Standarisasi ini bertujuan untuk menjamin mutu helm yang kini beredar di pasaran. Standarisasi meliputi berbagai hal mulai dari segi konstruksi helm, material, dan mutunya. Ini berlaku untuk jenis helm open face atau full face. Terkait syarat mutu, material helm harus memenuhi tiga ketentuan, yakni dibuat dari bahan yang kuat dan bukan logam. Tidak berubah jika ditempatkan di ruang terbuka pada suhu 0 derajat Celcius sampai 55 derajat Celcius selama paling sedikit 4 jam. Juga tidak terpengaruh oleh radiasi ultra violet, serta harus tahan dari akibat pengaruh bensin, minyak, sabun, air, deterjen dan pembersih lainnya.
Kemudian bahan pelengkap helm harus tahan lapuk, tahan air dan tidak dapat terpengaruh oleh perubahan suhu. Dan yag terakhir adalah bahan-bahan yang bersentuhan dengan tubuh tidak boleh terbuat dari bahan yang dapat menyebabkan iritasi atau penyakit pada kulit. Juga tidak boleh mengurangi kekuatan terhadap benturan maupun perubahan fisik sebagai akibat dari bersentuhan langsung dengan keringat, minyak dan lemak si pemakai.
Disamping itu helm berstandar SNI juga harus memiliki standar konstruksinya sendiri lho. Seperti Helm harus terdiri dari tempurung keras dengan permukaan halus, lapisan peredam benturan dan tali pengikat ke dagu.

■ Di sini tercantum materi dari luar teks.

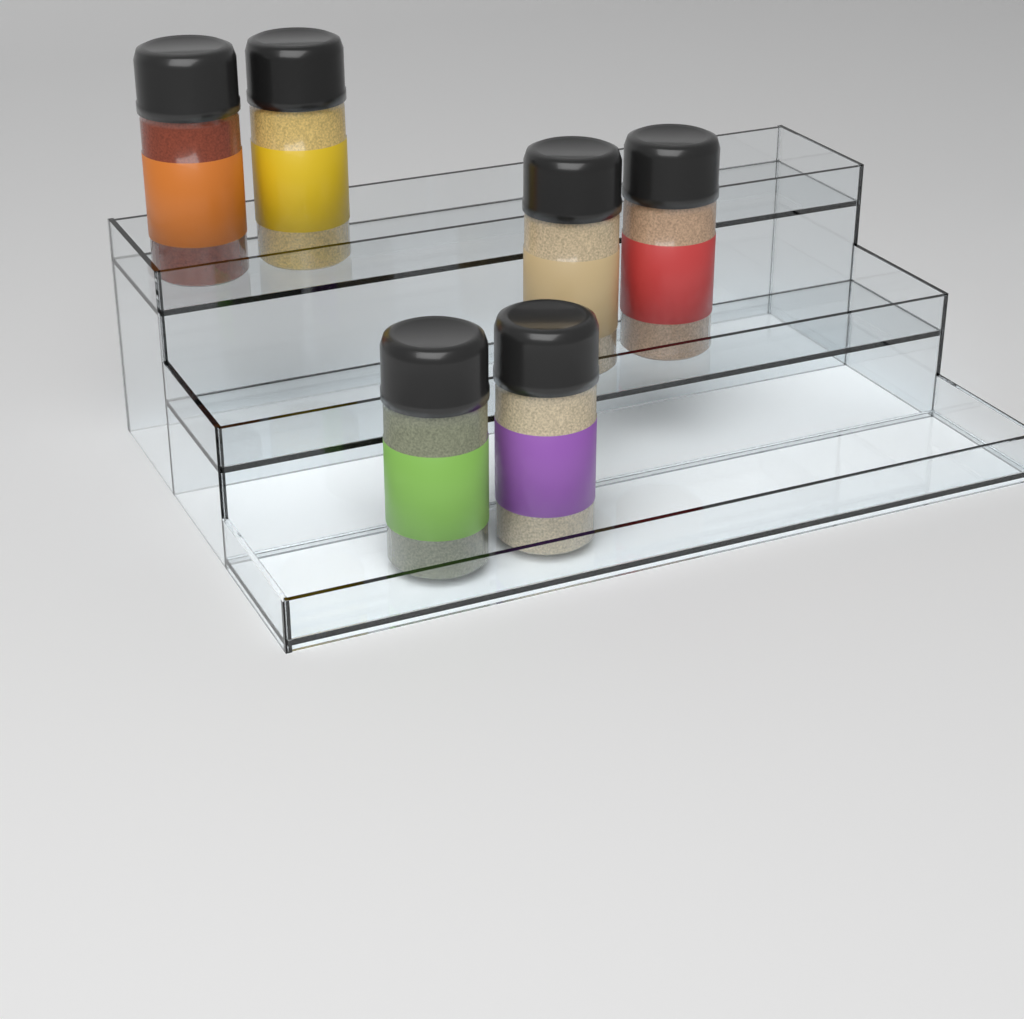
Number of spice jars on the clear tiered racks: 6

Tinggi helm sekurang-kurangnya 114 mm diukur dari puncak helm ke bidang utama, yaitu bidang horizontal yang melalui lubang telinga dan bagian bawah dari dudukan bola mata.

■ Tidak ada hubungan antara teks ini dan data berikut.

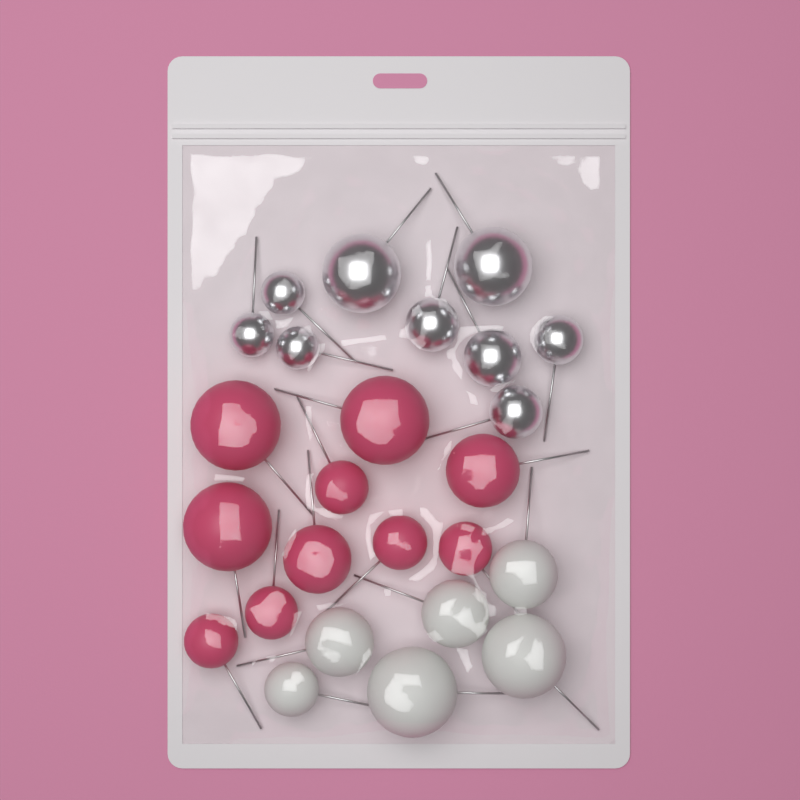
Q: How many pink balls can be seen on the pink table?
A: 10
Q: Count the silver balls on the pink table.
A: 9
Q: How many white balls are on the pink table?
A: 6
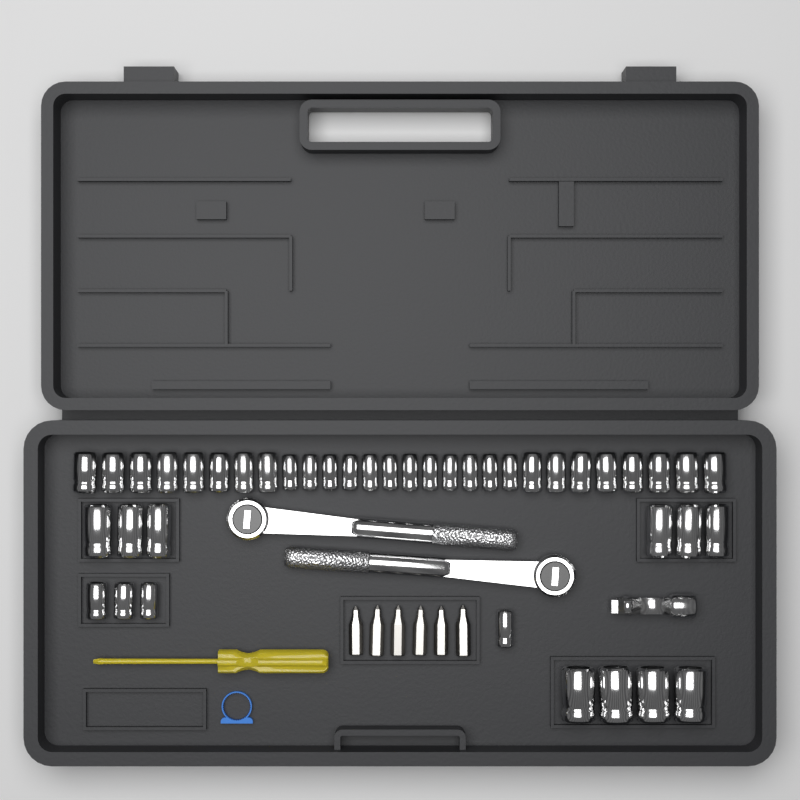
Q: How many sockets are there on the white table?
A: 42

Tempurung terbuat dari bahan yang keras, sama tebal dan homogen kemampuannya, tidak menyatu dengan pelindung muka dan mata serta tidak boleh mempunyai penguatan setempat. Kemudian peredam benturan terdiri dari lapisan peredam kejut yang dipasang pada permukaan bagian dalam tempurung, dengan tebal sekurang-kurangnya 10 mm dan jaring helm atau konstruksi lain yang berfungsi seperti jaring helm.
Untuk tali pengikat dagu lebarnya minimal 20 mm dan harus benar-benar berfungsi sebagai pengikat helm ketika dikenakan di kepala dan dilengkapi dengan penutup telinga dan tengkuk, Konstruksi helm half face yang sesuai SNI.

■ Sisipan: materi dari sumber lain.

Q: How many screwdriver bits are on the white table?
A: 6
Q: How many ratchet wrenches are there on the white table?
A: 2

Tempurung tidak boleh ada tonjolan keluar yang tingginya melebihi 5 milimeter dari permukaan luar tempurung dan setiap tonjolan harus ditutupi dengan bahan lunak dan tidak boleh ada bagian tepi yang tajam. Nah demikianlah beragam syarat yang harus dimiliki oleh sebuah helm agar bisa mendapatkan sertifikasi dari Badan Standarisasi Nasional.